> **Data for processing**:
══════
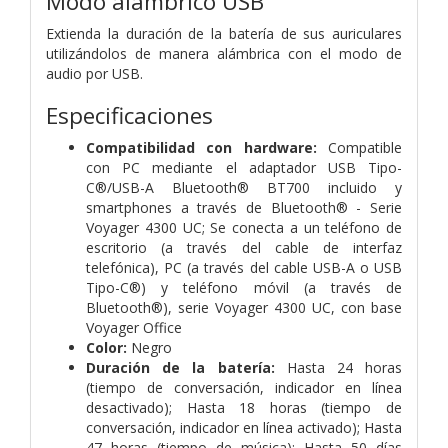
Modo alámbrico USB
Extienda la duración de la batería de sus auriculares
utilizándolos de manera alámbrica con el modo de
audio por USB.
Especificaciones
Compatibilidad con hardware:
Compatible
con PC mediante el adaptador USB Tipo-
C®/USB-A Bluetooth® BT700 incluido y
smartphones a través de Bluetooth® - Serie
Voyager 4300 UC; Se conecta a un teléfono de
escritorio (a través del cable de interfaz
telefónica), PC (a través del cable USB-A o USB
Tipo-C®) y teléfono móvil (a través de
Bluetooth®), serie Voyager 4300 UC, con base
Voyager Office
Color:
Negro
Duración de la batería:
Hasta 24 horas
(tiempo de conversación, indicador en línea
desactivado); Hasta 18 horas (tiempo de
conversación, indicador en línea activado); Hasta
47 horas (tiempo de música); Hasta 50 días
══════
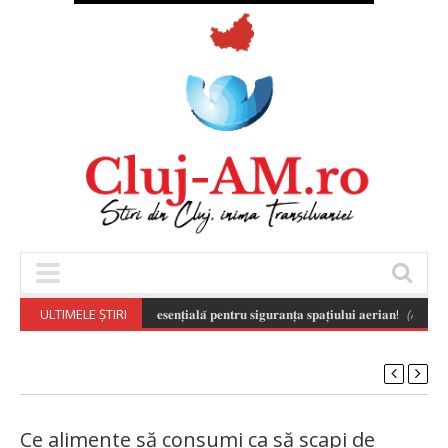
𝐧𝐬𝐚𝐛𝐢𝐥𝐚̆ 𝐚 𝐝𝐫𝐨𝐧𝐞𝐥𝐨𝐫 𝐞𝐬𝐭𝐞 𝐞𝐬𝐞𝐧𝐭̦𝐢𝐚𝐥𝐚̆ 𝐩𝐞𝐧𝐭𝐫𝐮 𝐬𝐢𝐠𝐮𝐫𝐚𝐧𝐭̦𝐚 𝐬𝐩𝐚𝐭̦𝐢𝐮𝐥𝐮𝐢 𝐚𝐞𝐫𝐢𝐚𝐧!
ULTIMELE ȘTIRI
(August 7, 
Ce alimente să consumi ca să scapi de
══════
> **What you are asked to do**: Take the lines from the one containing "Modo alámbrico USB" through the one containing "47 horas (tiempo de música); Hasta 50 días", and write them out again with "Máximo" substituted for every "Hasta" and nothing else changed.

> **Solution to the problem**:
Modo alámbrico USB
Extienda la duración de la batería de sus auriculares
utilizándolos de manera alámbrica con el modo de
audio por USB.
Especificaciones
Compatibilidad con hardware:
Compatible
con PC mediante el adaptador USB Tipo-
C®/USB-A Bluetooth® BT700 incluido y
smartphones a través de Bluetooth® - Serie
Voyager 4300 UC; Se conecta a un teléfono de
escritorio (a través del cable de interfaz
telefónica), PC (a través del cable USB-A o USB
Tipo-C®) y teléfono móvil (a través de
Bluetooth®), serie Voyager 4300 UC, con base
Voyager Office
Color:
Negro
Duración de la batería:
Máximo 24 horas
(tiempo de conversación, indicador en línea
desactivado); Máximo 18 horas (tiempo de
conversación, indicador en línea activado); Máximo
47 horas (tiempo de música); Máximo 50 días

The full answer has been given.